> _Directions_
Wherever "Ostrava" shows up in the records below, copy the whole line.

> _Source information_
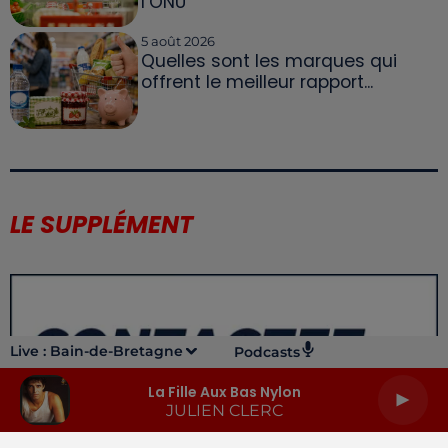
l’ONU
5 août 2026
Quelles sont les marques qui
offrent le meilleur rapport...
LE SUPPLÉMENT
Live :
Bain-de-Bretagne
Podcasts
La Fille Aux Bas Nylon
JULIEN CLERC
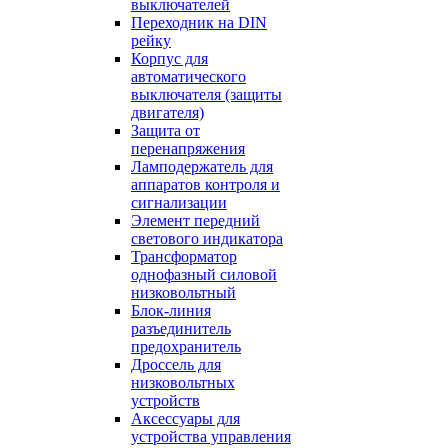
выключателей
Переходник на DIN
рейку
Корпус для
автоматического
выключателя (защиты
двигателя)
Защита от
перенапряжения
Ламподержатель для
аппаратов контроля и
сигнализации
Элемент передний
светового индикатора
Трансформатор
однофазный силовой
низковольтный
Блок-линия
разъединитель
предохранитель
Дроссель для
низковольтных
устройств
Аксессуары для
устройства управления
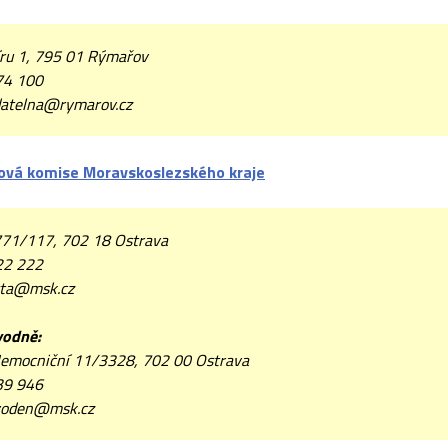
ru 1, 795 01 Rýmařov
74 100
atelna@rymarov.cz
vá komise Moravskoslezského kraje
2771/117, 702 18 Ostrava
22 222
ta@msk.cz
vodně:
emocniční 11/3328, 702 00 Ostrava
39 946
oden@msk.cz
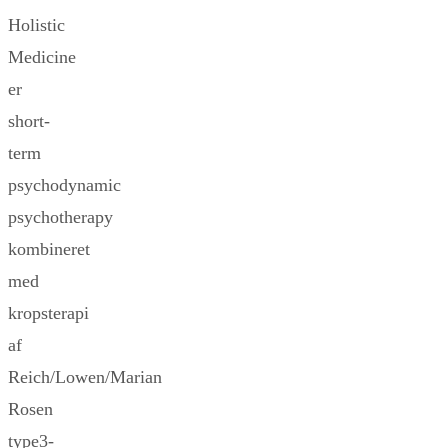
Holistic
Medicine
er
short-
term
psychodynamic
psychotherapy
kombineret
med
kropsterapi
af
Reich/Lowen/Marian
Rosen
type3-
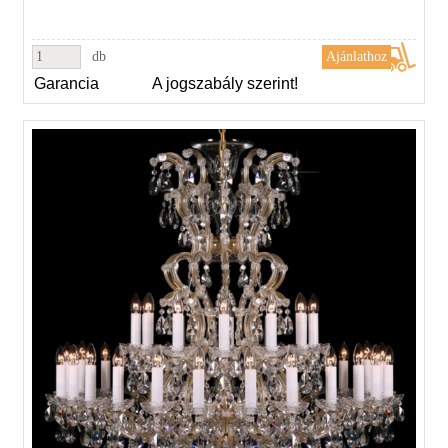
db
Garancia
A jogszabály szerint!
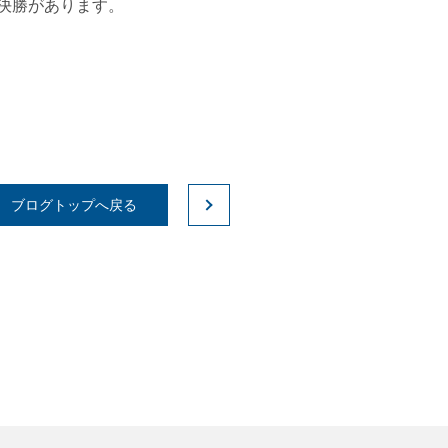
決勝があります。
ブログトップへ戻る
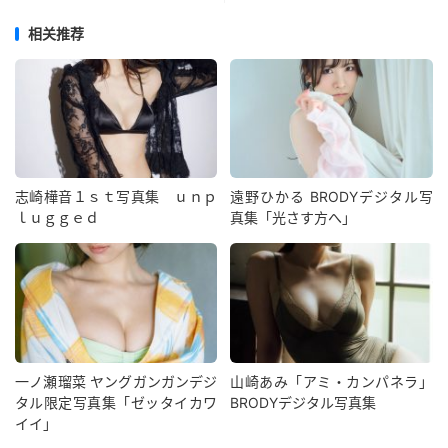
相关推荐
志崎樺音１ｓｔ写真集 ｕｎｐ
遠野ひかる BRODYデジタル写
ｌｕｇｇｅｄ
真集「光さす方へ」
一ノ瀬瑠菜 ヤングガンガンデジ
山崎あみ「アミ・カンパネラ」
タル限定写真集「ゼッタイカワ
BRODYデジタル写真集
イイ」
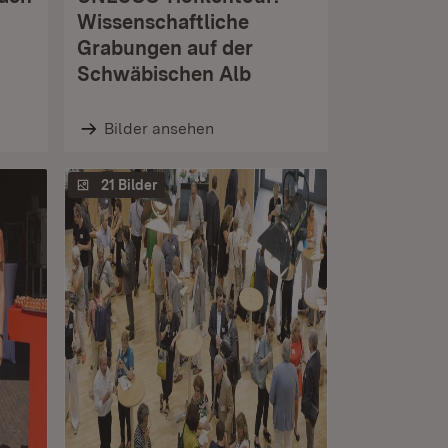
Wissenschaftliche
Grabungen auf der
Schwäbischen Alb
Bilder ansehen
21 Bilder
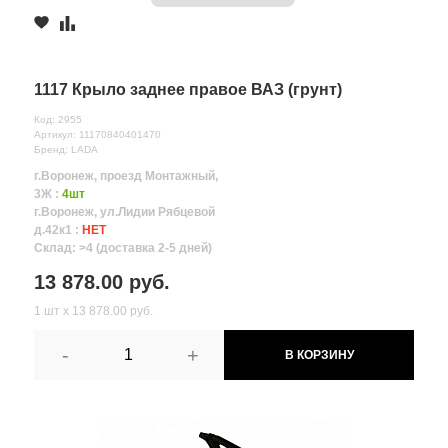
1117 Крыло заднее правое ВАЗ (грунт)
Код: 2955
Артикул: 11170840401470
Бренд: LADA
г.Воронеж, проезд Монтажный,
3Ж :
4шт
г.Воронеж, ул.Лидии Рябцевой
д.42к1 :
НЕТ
Склад: >4 (доставка 2-5 дней)
13 878.00 руб.
1 шт х 13 878.00 руб.
-
+
В КОРЗИНУ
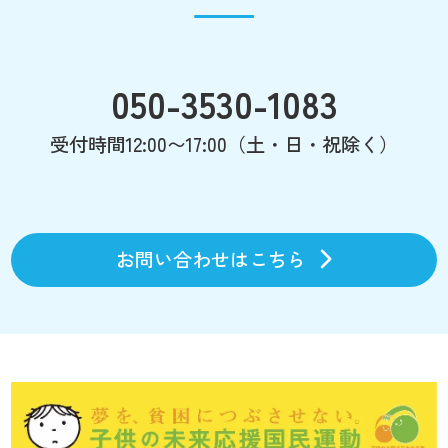
050-3530-1083
受付時間12:00〜17:00（土・日・祝除く）
お問い合わせはこちら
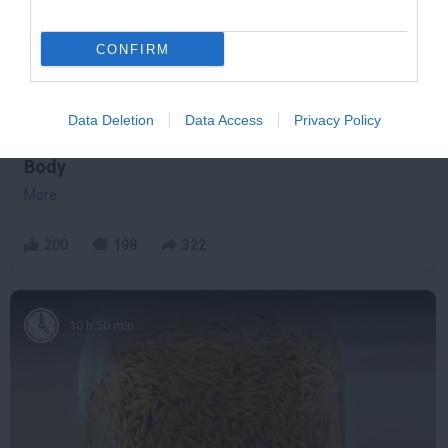
CONFIRM
Data Deletion
Data Access
Privacy Policy
5 Hidden Signs You Have Worms Inside Your
Body
More
200
198
322
10 h 50 min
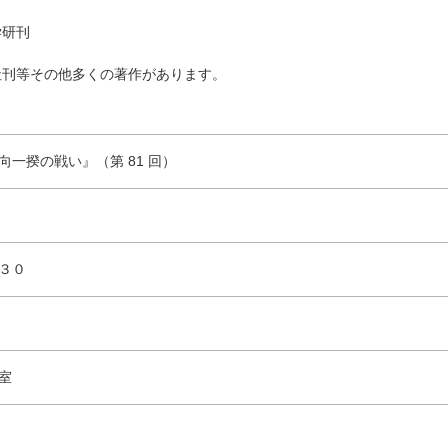
学研刊
社刊等その他多くの著作があります。
一揆の戦い』（第 81 回）
３０
室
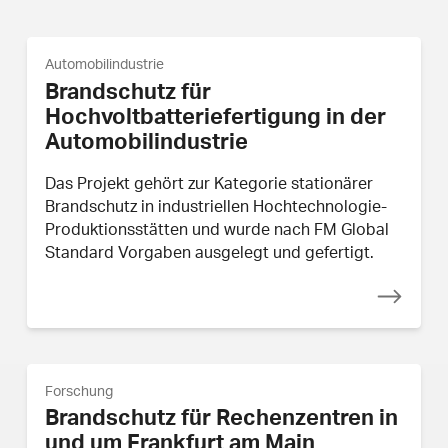
Automobilindustrie
Brandschutz für
Hochvoltbatteriefertigung in der
Automobilindustrie
Das Projekt gehört zur Kategorie stationärer
Brandschutz in industriellen Hochtechnologie-
Produktionsstätten und wurde nach FM Global
Standard Vorgaben ausgelegt und gefertigt.
Forschung
Brandschutz für Rechenzentren in
und um Frankfurt am Main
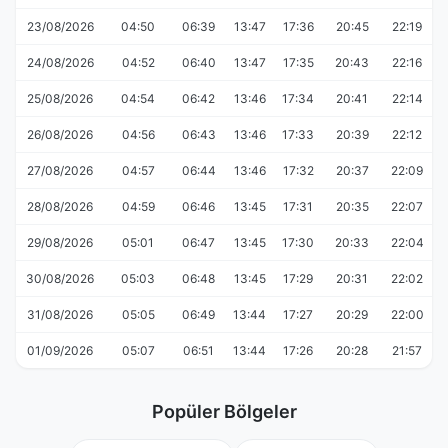
23/08/2026
04:50
06:39
13:47
17:36
20:45
22:19
24/08/2026
04:52
06:40
13:47
17:35
20:43
22:16
25/08/2026
04:54
06:42
13:46
17:34
20:41
22:14
26/08/2026
04:56
06:43
13:46
17:33
20:39
22:12
27/08/2026
04:57
06:44
13:46
17:32
20:37
22:09
28/08/2026
04:59
06:46
13:45
17:31
20:35
22:07
29/08/2026
05:01
06:47
13:45
17:30
20:33
22:04
30/08/2026
05:03
06:48
13:45
17:29
20:31
22:02
31/08/2026
05:05
06:49
13:44
17:27
20:29
22:00
01/09/2026
05:07
06:51
13:44
17:26
20:28
21:57
Popüler Bölgeler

> _Exercise output_
2771/117, 702 18 Ostrava
emocniční 11/3328, 702 00 Ostrava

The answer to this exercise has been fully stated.